Washington's bullpen was reliable most of the season, but in the seventh inning, it faltered, allowing the game-deciding run. With the score tied at 2 and one out, Matt Thornton allowed consecutive singles to Joe Panik and Buster Posey. Manager Matt Williams then decided to bring in Aaron Barrett, who walked Hunter Pence to load the bases. With Pablo Sandoval at the plate, Barrett threw a wild pitch, scoring Panik to give the Giants the lead.
"I thought I made some pretty good pitches," Barrett said. "I battled back to 3-2 [in the count]. I guess I tried to do a little too much there and ended up walking [Pence]. I tried to slow myself down as much as possible. It was great atmosphere. I just tried to do a little too much. I didn't want to walk him there, obviously. I tried to challenge him there."
San Francisco nearly scored another run soon thereafter. As he was trying to walk Sandoval intentionally, Barrett threw a wild pitch. Posey tried to score on the play, but was thrown out by Wilson Ramos on a close play at the plate that was confirmed by a crew chief review.
"I got lucky, obviously, with the wild pitch," Barrett said. "The bottom line is I didn't make pitches when I had to, and it ended up costing us the game."
Nationals left-hander Gio Gonzalez started the game and had one bad inning, and it proved costly. Gonzalez wasn't hit hard, but he had serious problems fielding his position.
In the second inning, after Brandon Crawford singled to left field, Juan Perez hit what appeared to be a routine grounder to Gonzalez, who booted the ball for an error, and both runners were safe.
"I thought that ball was hit harder than it was," Gonzalez said. "It's almost like a changeup coming at you. I saw it all the way to my glove. I just picked it up, just right at the end."
Giants starting pitcher Ryan Vogelsong was the next hitter, and he bunted a slow roller down the third-base line that went for an infield single. Gonzalez thought third baseman Anthony Rendon called for the ball, but no one picked it up, and Vogelsong was safe at first.
"That's my fault 100 percent," Gonzalez said. "I should have done a better job getting those outs. Obviously, it's a different ballgame [if I make the plays]."
Gregor Blanco followed and drew a walk to force Crawford home. Panik was the next hitter, and he grounded out to Adam LaRoche, but Perez scored on the play.
Gonzalez pitched four innings, allowed two unearned runs on four hits and struck out one batter.
Vogelsong faced the Nats twice during the regular season and had a tough time against them, allowing nine runs in 11 1/3 innings. But Tuesday was a different story. He was dealing. In fact, he didn't allow a hit in the first four innings.
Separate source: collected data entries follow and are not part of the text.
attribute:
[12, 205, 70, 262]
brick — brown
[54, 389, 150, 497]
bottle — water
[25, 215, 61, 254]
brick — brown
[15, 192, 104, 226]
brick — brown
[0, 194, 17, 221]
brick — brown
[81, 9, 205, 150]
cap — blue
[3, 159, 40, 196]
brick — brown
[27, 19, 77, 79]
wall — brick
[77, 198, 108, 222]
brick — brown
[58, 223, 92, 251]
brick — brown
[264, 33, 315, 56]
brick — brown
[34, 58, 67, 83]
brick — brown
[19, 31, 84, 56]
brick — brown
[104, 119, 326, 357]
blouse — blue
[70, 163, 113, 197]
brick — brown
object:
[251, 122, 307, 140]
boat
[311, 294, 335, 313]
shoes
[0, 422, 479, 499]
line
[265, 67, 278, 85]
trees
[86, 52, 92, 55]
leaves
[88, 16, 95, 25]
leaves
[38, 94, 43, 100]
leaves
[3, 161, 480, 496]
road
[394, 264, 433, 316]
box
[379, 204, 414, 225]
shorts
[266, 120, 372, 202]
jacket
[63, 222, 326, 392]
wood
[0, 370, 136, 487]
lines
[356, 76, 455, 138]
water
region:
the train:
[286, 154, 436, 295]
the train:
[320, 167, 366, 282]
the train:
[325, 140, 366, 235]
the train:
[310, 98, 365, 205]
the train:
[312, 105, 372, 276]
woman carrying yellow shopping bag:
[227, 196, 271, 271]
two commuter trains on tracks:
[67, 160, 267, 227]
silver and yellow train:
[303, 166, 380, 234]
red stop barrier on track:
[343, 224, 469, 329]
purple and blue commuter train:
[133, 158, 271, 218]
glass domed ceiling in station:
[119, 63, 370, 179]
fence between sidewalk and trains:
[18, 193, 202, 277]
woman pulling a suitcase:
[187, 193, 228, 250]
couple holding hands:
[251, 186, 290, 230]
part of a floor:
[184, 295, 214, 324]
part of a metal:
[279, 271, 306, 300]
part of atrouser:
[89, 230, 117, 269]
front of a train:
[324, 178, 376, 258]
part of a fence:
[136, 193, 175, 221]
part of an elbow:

The first hit came in the fifth inning, when Ian Desmond led off with a single to left. He would later score on a double by Bryce Harper. But the Nationals couldn't string any more hits together that inning, and Harper was left stranded. Ramos popped up to Crawford at short, while Asdrubal Cabrera grounded out to Crawford. After pinch-hitter Nate Schierholtz drew a walk, Span grounded out weakly to first baseman Brandon Belt.
Vogelsong ended up pitching 5 2/3 innings, allowing a run on two hits and striking out four hitters. Vogelsong left the game in the sixth inning after right fielder Pence made a great leaping catch at the wall to rob Jayson Werth of at least a double.
"I don't know when the last time Vogelsong pitched, but that was huge of him to deliver like that," Desmond said. "That was a lot better stuff than we saw from him the last time we faced him. ... That's big-time stuff."
The Nats would tie the score in seventh inning off right-hander Hunter Strickland. With one out, Harper came to the plate and hit a mammoth home run that landed in McCovey Cove. It was the 104th home run that went in the water behind the right-field wall at AT&T Park, but just the third in postseason play.
"He was on some fastballs this series," Posey said.
A ninth-inning rally came up short after Harper drew a two-out walk but Ramos then grounded out to second to end the comeback attempt, and the Nationals' season. For the second time in three years, the Nats had the best record in the NL but then came up short in the NLDS.
"It was an excellent regular season, as far as the team goes," LaRoche said. "When you get into the postseason and don't win a World Series, I think it is considered a failure. Not from the fans' perspective, but from the players' perspective. [Winning the World Series] was the objective. It was a really quality regular season, because we were here."
After the game, Williams had a team meeting with the players and told them how much he appreciated that effort during the season.
"I told them that I'm proud of their effort," Williams said. "We established a way to go about [playing the] game in Spring Training, and we accomplished that goal. We played the way we wanted to play and did a lot of things right. So, you know, it's tender and it's bitter and all of those things, but I'm proud of them. I'm proud of the way they went about it."